Out of the 10 line judges, 4 of them are on the same side of the court as the service judge (2 on the left of the service judge and 2 on the right). They are positioned at the short service line and the back boundary line. The short service line judges only have to make judgments during services while the line judges at the back boundary line must be alert for the whole rally. Additionally, the back boundary line judges will also judge line calls for the doubles long service boundary during doubles games.
There are 3 line judges on each end of the court which judge line calls for the side lines and the middle line, which is only applicable during the service. The side line judges are positioned on the inner sidelines for singles and the outer sidelines for doubles.

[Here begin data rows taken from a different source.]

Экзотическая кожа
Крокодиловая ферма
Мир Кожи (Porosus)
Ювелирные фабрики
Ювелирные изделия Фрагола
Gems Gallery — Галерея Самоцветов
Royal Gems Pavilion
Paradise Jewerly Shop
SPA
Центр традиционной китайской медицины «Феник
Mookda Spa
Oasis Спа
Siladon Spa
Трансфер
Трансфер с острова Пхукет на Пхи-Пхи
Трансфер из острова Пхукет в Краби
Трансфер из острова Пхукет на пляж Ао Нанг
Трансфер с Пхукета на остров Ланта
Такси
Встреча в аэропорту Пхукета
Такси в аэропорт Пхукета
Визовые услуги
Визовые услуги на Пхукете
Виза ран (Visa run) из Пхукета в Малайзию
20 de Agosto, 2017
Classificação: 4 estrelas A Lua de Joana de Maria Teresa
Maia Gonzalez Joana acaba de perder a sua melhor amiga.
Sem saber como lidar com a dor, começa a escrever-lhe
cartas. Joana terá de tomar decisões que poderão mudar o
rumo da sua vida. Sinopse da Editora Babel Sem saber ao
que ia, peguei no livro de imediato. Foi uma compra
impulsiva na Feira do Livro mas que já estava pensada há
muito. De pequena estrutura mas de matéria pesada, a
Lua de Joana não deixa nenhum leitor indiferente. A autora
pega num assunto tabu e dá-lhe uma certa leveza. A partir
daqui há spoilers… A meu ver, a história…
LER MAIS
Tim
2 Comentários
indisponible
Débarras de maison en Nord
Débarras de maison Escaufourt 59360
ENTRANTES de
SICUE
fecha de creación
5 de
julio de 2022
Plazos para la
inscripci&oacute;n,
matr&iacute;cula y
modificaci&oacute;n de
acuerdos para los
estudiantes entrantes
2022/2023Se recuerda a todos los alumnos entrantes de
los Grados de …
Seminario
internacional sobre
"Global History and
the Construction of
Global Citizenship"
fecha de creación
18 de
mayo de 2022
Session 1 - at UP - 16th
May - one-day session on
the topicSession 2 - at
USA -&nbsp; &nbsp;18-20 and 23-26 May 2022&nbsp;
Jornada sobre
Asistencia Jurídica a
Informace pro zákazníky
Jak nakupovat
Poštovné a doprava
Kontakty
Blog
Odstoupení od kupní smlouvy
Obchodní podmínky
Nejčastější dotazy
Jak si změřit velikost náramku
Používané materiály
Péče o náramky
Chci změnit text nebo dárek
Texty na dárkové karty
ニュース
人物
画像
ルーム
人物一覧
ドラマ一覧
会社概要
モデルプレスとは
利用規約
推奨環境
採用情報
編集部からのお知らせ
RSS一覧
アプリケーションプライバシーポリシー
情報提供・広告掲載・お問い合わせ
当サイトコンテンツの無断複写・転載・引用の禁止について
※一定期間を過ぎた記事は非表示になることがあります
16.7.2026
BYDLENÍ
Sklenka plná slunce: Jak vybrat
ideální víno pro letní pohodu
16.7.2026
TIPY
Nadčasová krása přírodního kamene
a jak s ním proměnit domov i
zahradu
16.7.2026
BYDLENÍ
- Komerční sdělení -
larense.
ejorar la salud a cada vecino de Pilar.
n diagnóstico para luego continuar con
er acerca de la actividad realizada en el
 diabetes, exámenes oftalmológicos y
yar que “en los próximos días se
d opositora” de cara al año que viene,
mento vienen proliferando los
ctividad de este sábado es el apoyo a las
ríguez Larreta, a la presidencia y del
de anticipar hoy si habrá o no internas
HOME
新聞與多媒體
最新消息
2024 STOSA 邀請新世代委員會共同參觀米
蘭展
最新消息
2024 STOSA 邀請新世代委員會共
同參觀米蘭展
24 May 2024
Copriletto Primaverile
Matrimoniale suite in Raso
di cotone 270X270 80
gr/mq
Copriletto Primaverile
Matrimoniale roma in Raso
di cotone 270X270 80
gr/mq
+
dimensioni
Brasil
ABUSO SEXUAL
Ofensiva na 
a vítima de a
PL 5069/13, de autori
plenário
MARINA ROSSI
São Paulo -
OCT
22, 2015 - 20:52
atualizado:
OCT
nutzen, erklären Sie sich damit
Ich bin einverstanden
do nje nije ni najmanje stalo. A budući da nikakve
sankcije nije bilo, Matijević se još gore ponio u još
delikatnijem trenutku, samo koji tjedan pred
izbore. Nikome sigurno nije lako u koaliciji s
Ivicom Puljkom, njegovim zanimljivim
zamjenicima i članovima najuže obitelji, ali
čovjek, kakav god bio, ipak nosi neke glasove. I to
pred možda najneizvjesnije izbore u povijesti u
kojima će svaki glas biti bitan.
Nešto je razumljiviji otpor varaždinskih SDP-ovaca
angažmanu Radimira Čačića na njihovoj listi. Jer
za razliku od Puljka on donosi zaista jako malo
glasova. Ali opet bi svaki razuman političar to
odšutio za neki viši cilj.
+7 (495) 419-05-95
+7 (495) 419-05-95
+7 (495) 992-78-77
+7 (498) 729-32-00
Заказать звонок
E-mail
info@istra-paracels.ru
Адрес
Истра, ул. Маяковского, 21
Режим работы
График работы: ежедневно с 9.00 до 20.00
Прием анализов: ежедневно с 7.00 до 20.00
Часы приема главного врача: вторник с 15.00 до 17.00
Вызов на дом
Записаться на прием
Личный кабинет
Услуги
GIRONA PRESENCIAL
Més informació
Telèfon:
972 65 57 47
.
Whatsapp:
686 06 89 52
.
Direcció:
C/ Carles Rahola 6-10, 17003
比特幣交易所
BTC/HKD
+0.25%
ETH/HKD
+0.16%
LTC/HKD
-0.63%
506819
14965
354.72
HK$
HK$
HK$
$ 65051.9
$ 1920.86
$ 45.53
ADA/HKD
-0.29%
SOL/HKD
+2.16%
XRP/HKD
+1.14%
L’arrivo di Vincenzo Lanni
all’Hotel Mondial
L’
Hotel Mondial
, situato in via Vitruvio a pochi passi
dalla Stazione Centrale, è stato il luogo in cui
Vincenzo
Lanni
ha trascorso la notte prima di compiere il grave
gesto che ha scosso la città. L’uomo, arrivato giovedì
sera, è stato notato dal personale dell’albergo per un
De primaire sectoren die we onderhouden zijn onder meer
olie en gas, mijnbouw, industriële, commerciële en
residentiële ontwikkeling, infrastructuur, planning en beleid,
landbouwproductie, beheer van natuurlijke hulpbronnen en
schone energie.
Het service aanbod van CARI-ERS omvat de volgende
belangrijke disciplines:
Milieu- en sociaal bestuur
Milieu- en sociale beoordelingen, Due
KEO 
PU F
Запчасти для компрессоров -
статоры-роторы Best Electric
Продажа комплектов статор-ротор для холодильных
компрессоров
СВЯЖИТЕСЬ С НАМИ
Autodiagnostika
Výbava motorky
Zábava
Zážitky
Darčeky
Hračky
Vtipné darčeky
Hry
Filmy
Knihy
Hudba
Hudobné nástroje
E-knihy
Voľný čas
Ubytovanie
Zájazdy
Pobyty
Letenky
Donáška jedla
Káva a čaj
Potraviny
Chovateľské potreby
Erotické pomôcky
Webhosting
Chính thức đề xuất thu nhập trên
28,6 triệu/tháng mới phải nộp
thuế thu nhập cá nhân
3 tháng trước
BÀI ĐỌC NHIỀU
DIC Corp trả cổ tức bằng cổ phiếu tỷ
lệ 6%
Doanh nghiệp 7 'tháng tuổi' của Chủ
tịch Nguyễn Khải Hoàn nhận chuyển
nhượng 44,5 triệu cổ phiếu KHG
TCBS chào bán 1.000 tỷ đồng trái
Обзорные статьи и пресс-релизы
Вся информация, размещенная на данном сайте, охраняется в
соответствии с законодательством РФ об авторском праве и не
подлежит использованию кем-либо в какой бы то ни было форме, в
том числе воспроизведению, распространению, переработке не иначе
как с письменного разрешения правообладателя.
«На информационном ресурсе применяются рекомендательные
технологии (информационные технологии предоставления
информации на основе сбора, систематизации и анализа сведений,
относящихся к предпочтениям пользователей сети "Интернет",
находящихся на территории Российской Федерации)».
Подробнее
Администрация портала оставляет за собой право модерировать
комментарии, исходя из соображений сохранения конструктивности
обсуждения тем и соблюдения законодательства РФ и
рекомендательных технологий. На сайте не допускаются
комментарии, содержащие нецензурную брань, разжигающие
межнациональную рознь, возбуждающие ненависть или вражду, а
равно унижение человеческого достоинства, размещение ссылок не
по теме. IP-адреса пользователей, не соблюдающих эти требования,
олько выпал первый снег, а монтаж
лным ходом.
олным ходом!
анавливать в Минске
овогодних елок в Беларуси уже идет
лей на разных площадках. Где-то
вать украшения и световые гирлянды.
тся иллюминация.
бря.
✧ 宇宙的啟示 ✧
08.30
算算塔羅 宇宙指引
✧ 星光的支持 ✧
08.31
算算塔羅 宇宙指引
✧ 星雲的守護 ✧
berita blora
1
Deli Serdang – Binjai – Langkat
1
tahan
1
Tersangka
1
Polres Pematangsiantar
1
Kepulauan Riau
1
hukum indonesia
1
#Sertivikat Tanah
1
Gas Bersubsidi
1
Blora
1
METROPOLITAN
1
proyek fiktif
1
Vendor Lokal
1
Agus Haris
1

If you were a line judge, you’d probably want to be one of the middle line judges – they have it the easiest. They just have to pay attention during the serve and then can enjoy the rest of the rally with great front row seats! Not only that, they rarely even have to make a line call since most players don’t even hit out on the center line. Here’s one funny and rare occasion where the middle line judge has come into play…and even the far side line judge!
And that was from the 2018 World Championship semi-final! Even professionals mess up sometimes. Anyways, hope we were able to shed some light as to where all the badminton officials sit and why they are there.